Exercise>
Give the number of lines in the data that hold the string "error". Nothing else is needed.

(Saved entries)

________________________

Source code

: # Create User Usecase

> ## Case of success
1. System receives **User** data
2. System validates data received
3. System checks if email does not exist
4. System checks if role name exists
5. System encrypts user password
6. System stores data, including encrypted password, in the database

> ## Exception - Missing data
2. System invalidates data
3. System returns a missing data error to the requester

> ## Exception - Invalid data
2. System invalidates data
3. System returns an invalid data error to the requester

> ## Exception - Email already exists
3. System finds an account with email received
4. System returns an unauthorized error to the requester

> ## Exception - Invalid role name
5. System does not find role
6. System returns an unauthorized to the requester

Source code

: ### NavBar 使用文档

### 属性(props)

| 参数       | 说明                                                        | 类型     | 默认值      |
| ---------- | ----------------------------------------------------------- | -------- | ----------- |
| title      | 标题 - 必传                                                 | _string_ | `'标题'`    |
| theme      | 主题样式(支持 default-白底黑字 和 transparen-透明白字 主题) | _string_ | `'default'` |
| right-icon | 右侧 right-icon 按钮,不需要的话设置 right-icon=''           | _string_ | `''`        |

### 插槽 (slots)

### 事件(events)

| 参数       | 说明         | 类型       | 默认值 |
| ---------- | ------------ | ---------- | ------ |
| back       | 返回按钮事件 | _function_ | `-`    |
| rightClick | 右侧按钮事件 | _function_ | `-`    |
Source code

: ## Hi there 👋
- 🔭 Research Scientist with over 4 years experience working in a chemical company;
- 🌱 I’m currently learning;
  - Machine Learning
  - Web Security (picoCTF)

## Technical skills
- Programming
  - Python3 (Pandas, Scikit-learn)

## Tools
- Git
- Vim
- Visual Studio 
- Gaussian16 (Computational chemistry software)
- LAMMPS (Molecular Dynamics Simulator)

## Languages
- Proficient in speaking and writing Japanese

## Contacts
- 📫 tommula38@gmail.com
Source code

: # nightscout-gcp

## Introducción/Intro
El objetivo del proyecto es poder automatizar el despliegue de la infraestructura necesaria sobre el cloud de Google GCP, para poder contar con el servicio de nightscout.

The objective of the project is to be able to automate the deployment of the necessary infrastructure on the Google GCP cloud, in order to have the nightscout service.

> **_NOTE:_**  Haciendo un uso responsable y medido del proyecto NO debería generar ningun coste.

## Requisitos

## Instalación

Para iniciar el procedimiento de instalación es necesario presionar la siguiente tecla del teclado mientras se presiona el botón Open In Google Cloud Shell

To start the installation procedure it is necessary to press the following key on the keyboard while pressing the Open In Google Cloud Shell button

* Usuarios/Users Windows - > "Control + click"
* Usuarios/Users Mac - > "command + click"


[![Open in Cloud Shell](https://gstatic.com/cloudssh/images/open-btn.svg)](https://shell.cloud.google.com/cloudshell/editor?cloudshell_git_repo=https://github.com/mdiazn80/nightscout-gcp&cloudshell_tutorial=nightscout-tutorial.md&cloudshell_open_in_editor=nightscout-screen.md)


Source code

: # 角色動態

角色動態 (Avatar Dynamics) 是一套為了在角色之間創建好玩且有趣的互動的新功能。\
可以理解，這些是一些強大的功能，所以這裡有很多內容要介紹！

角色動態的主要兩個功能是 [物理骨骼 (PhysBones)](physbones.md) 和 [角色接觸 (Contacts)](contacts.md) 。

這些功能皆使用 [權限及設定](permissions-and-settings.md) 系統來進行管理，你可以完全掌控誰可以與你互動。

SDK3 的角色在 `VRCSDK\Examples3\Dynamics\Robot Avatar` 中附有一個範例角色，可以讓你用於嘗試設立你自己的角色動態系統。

________________________

Result>
3